"After lingering for a short time to enjoy the prospect, we were led to another room equally large, light, and airy. Here we found about thirty children, under the care of two female teachers. One tiny little creature was learning a Hebrew lesson, and carefully spelling words of two letters. Another child of seven or eight was reading, with very little hesitation, some Scripture history. The other children were seated comfortably, and with perfect ease and freedom, yet without disorder, upon mats, or on the deep-carpeted window seat. There I recognised the happy faces which I had seen from the street below. They looked up at me smiling, as much as to say: 'We know you again; we saw you waiting at the door.'

"They were all at needlework, and I could not help observing the extreme delicacy and beauty of their hands. If, as it is said, this is the distinguishing feature of noble birth, then these young daughters of Israel are of princely race. Some of the little hands were stained with henna, and almost all the nails were tinted, and looked like the delicate rose-coloured shells we find on the sands on English shores.

"The children were uniformly neat and clean, and there was a picturesque variety of costume there that struck us pleasantly, contrasting with our recollections of the ugly uniforms in some of our public schools at home and abroad....

"These two rooms were set apart expressly for the children of parents belonging to the Sephardim congregation, consisting of the Spanish and Portuguese Jews settled in Jerusalem.

"We were now led downstairs again to the open court, which we crossed, and, after ascending another stairway, we found ourselves in the school of the Ashkenazi congregation, formed of German, Russian, and Polish Jews. Here there were fifteen children, and they all seemed to be under seven years of age. They were much more fair, though less beautiful, than those in the other rooms. They were sitting very much at their ease, perched upon the sloping desks, with their little feet resting on the forms. How thoughtful and kind it was to allow them this freedom during the hot weather! There was not a sign of fatigue, or any expression of rebellion against restraint, on any of the young faces around us.

"A little girl of five years of age, with pink cheeks, blue eyes, and hair almost white, was reading aloud from some Hebrew volume, and was evidently interested by it. I cautiously inquired whether she knew by heart all that fell so fluently from her lips. I was assured that I was listening to genuine reading.

"We went downstairs to the second German rooms, where most of the girls were between thirteen and fifteen years of age, and the rest younger. We heard two of the eldest read with emphasis several pages from the life of Moses—a book written expressly for the use of women and children. It is a paraphrase of the Bible history of Moses, in a curious harsh dialect, being a compound of Hebrew and German.

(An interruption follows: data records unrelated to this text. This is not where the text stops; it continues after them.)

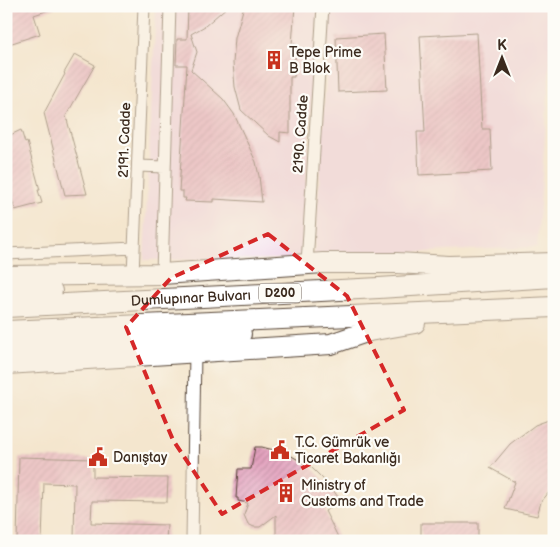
<svg xmlns="http://www.w3.org/2000/svg" width="560" height="547" font-family="'Balsamiq Sans',sans-serif">
  <style>
    .built { fill: #efd0e7 }
    .building { fill: url(#building-hatch) }
    .lines { fill: none; stroke-linecap: round; stroke-linejoin: round }
    .street-casing { stroke: #574638; stroke-width: 13 }
    .highway-casing { stroke: #574638; stroke-width: 22 }
    .street { stroke: #fff; stroke-width: 11 }
    .highway { stroke: #fff; stroke-width: 20 }
    .marked { fill: none; stroke: #d62828; stroke-width: 4; stroke-dasharray: 10 6; stroke-linejoin: round }
    .labels { text-anchor: middle; stroke-width: 4.5; stroke-linejoin: round; paint-order: stroke }
    .shield { fill: #fdfcf7; stroke: #75695f; stroke-width: 1 }
    .shield-label { font-size: 12px; font-weight: bold; fill: #3b2a1e }
    .poi-label { font-size: 14px; fill: #3b2a1e; stroke: #fdfcf7; text-anchor: start }
    .street-label { font-size: 14px; fill: #3b2a1e; stroke: #fdfcf7 }
  </style>
  <defs>
    <pattern id="building-hatch" width="6" height="6" patternUnits="userSpaceOnUse" patternTransform="scale(1.25)"><rect width="6" height="6" fill="#e3a1be"/><path d="M-1 1l2-2M0 6l6-6M5 7l2-2" fill="none" stroke="#b9839a"/></pattern>
  </defs>
  <rect width="100%" height="100%" fill="#fdfcf7"/>
  <filter id="ink" filterUnits="userSpaceOnUse"><feTurbulence type="fractalNoise" baseFrequency=".02" numOctaves="2"/><feDisplacementMap in="SourceGraphic" scale="10" xChannelSelector="R" yChannelSelector="G"/><feConvolveMatrix kernelMatrix="1 2 1 2 8 2 1 2 1" color-interpolation-filters="sRGB"/></filter>
  <filter id="wash" filterUnits="userSpaceOnUse"><feTurbulence type="fractalNoise" baseFrequency=".0096" numOctaves="4" result="noise"/><feDisplacementMap in="SourceGraphic" scale="20" xChannelSelector="R" yChannelSelector="G"/><feGaussianBlur stdDeviation="1.12" result="paint"/><feColorMatrix in="noise" values="0 0 0 0 0 0 0 0 0 0 0 0 0 0 0 0 0 1.4 0 .05"/><feComposite in="paint" operator="in"/></filter>
  <g filter="url(#wash)">
    <rect width="100%" height="100%" fill="#f4e6ce"/>
    <path class="built" d="M156,6H318L301,259L144,260Z
      M331,6H554L537,247L314,257Z"/>
    <g id="blocks">
      <path class="building" d="M6,6H55V8L34,15L40,34L6,45Z
        M188,6H228L205,26L191,34L197,52L191,70L223,99L234,114L256,162L259,176L262,202L214,199V202L185,201L186,198H183V191H179L187,65H176L177,39H187Z
        M244,6H295L292,44H296L294,77H290V133L280,132V142L269,136L241,110L235,87L233,63L235,38Z
        M477,33L482,129H490L492,171L419,175L417,132H425L420,36Z
        M384,34L387,90L338,92L336,37Z
        M75,54L95,65L66,116L87,194L65,195L44,113L65,74L64,73Z
        M21,130L25,143L27,142L40,190H38L42,203L15,210L11,196L6,198V137Z
        M554,418V486L541,502L537,516L505,509L515,482L490,468L510,444L535,425Z
        M255,447H262L288,454L311,467L330,486L341,501L325,511L340,541H276V515L260,527H254L248,524L244,515L248,503L238,501V498H236L238,469H251Z
        M19,457L93,459V477L168,478L167,502L92,501L91,523L167,525L166,541H74L75,484L44,483L42,541H17Z
        M421,523H478V541H421Z"/>
    </g>
  </g>
  <g filter="url(#ink)">
    <use href="#blocks" fill-opacity="0" stroke="#574638" stroke-width="1"/>
    <g class="lines">
      <g class="street-casing">
        <path id="street" d="M138,166L165,167
          M6,254L134,248
          M307,264L323,6
          M133,274L144,6
          M162,274L170,6
          M192,541L195,352"/>
      </g>
      <g class="highway-casing">
        <g id="highway">
          <path d="M6,276L162,274L323,263H397L449,266L554,263"/>
          <path d="M6,293L52,291"/>
          <path id="s1" d="M6,307L379,288L554,277"/>
          <path d="M6,331L554,307"/>
          <path d="M6,347L241,334"/>
          <path d="M6,364L331,344L369,331L415,323"/>
        </g>
      </g>
      <use href="#street" class="street"/>
      <use href="#highway" class="highway"/>
    </g>
  </g>
  <path d="M0 0H560V547H0ZM268,234L347,296L404,410L222,514L173,440L126,327L171,278Z" fill="#f4e6ce" fill-opacity=".55" fill-rule="evenodd"/>
  <path class="marked" d="M268,234L347,296L404,410L222,514L173,440L126,327L171,278Z"/>
  <defs>
    <g id="building-bare" transform="scale(1.5)"><path d="M-4-6H4V6H1V3H-1V6H-4ZM-2.5-4.3h1.7v1.8h-1.7ZM.8-4.3h1.7v1.8H.8ZM-2.5-1h1.7V.8h-1.7ZM.8-1h1.7V.8H.8Z" fill="#c8321e" stroke="#fdfcf7" stroke-width="2.5" paint-order="stroke"/></g>
    <g id="civic-bare" transform="scale(1.5)"><path d="M-.6-6.5H3V-4.5H.6V-3L4-1V1h2V6H-6V1h2V-1L-.6-3ZM-1.2 2.5V6h2.4V2.5Z" fill="#c8321e" stroke="#fdfcf7" stroke-width="2.5" paint-order="stroke"/></g>
  </defs>
  <g fill-rule="evenodd">
    <use href="#building-bare" x="274" y="60"/>
    <use href="#civic-bare" x="280" y="450"/>
    <use href="#civic-bare" x="98" y="457"/>
    <use href="#building-bare" x="286" y="493"/>
  </g>
  <g class="labels">
    <rect class="shield" x="259" y="283.5" width="42" height="19" rx="4"/>
    <g class="shield-label">
      <text x="280" y="297">D200</text>
    </g>
    <g class="poi-label">
      <text x="289" y="57">Tepe Prime<tspan x="289" dy="16">B Blok</tspan></text>
      <text x="295" y="447">T.C. Gümrük ve<tspan x="295" dy="16">Ticaret Bakanlığı</tspan></text>
      <text x="113" y="462">Danıştay</text>
      <text x="301" y="490">Ministry of<tspan x="301" dy="16">Customs and Trade</tspan></text>
    </g>
    <g class="street-label">
      <text transform="translate(300 134) rotate(-86)" y="5">2190. Cadde</text>
      <text transform="translate(124 140) rotate(-88)" y="5">2191. Cadde</text>
      <text dy="5" stroke="none"><textPath href="#s1" startOffset="185">Dumlupınar Bulvarı</textPath></text>
    </g>
  </g>
  <rect width="560" height="547" fill="none" stroke="#fdfcf7" stroke-width="25"/>
  <g transform="translate(502 58)" stroke="#fdfcf7" stroke-width="4" paint-order="stroke">
  <path d="M0-4L9 19L0 12L-9 19Z" fill="#3b2a1e"/>
  <text y="-8" font-size="14" font-weight="bold" text-anchor="middle" fill="#3b2a1e">K</text>
  </g>
</svg>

It is printed in Hebrew characters, and embellished with quaint and curious woodcuts in the style of the followers of Albert Dürer.

"In these rooms fifty-five pupils generally muster."

Turning again to the administration of the Appeal Fund, the reader will learn that, independently of the several grants made to the respective institutions, a considerable sum was entrusted to the elders of the communities, to be distributed among the necessitous poor of Jerusalem, Hebrew, Jaffa, and other congregations.